For coffee lovers, the café at Silversands does an excellent cup of fresh stuff and is a nice place for breakfast. Some of the more luxurious resorts on the west coast also have good restaurants. Ao Phrao in particular has been well reviewed, and it is easy to organise a songthaew to take you there and back at night. On Hin Khok Beach, Jeps has a popular restaurant, seated on the beach, while White Sands Restaurant has a good fresh fish selection.
Vong Duen Villas have a good and popular restaurant at Ao Vong Duen, with authentic Thai food. There are plenty more choices at all beaches, including these standalone bays, the trick is to see how many Thais are eating there to be sure of the taste, even if the service is likely to fall a bit short of impatient foreigner expectations. Ao Vong Duen, tel: (038) 644 260, mobile: 081 863 9868.
Nightlife and bars in Koh Samet
For such a small island, Koh Samet has some lively nightlife while at the same time retaining a relaxed, unsophisticated style. Silver Sand is one the most popular places with young Thais, Bangkok-based expats, and holidaymakers.
The bar is hip and the atmosphere relaxed, fun and friendly. Most people here tend to pack their tables with small buckets of cocktails and a few straws, and there is a small dance floor by the bar where you can work off your cocktail buckets. At times it can also be quite gay. Free fire-shows are often available on the beach, which are entertaining.
Some of the restaurants and bars between Ao Phai and Ao Hin Khok set up small mats with candles on the rocky sections as the evening approaches, and this is a pleasant and romantic way to enjoy a drink before dinner, overlooking the sea as the sun sets. Naga is a popular one, with its elevated bar gazing out over the beach. White Sands has an indoor dance venue that boasts a funky Filipino band, good sound system and lively crowd, one of the main places on the island to boogie.
Coin toss drinks are popular in some of the bars such as Tok’s Little Bar (opposite Tok’s Little Hut at Ao Hin Khok), with the idea being that you buy a drink and if you choose correctly you get a free drink!

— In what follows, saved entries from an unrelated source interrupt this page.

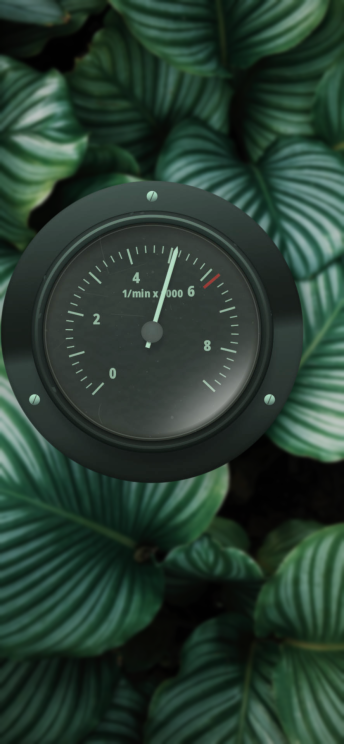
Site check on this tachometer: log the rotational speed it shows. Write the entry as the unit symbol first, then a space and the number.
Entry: rpm 5100
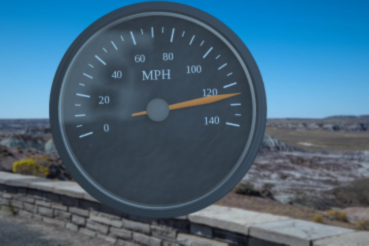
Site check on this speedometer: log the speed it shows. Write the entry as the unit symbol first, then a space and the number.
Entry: mph 125
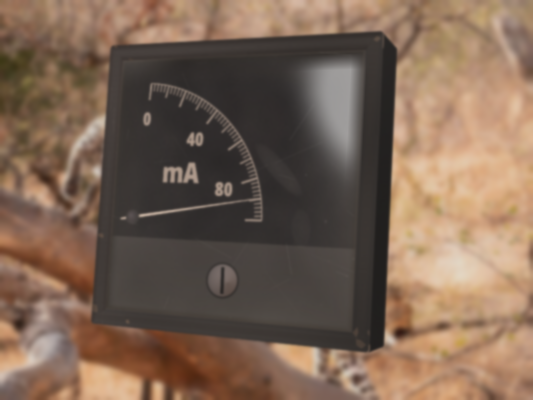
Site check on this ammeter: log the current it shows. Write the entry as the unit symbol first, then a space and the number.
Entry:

If you’re staying at the other bays, such as Ao Vong Duen, Ao Cho or Ao Thian, forget anything other than a campfire on the beach with a bunch of Thai minstrels, but songteaws will take you to the action on Hin Khok. The posh crowd on Ao Phrao can sit in the hotel restaurant and sip their expensive wine contently safe in the knowledge that the partying riff-raff are on the other side of the island.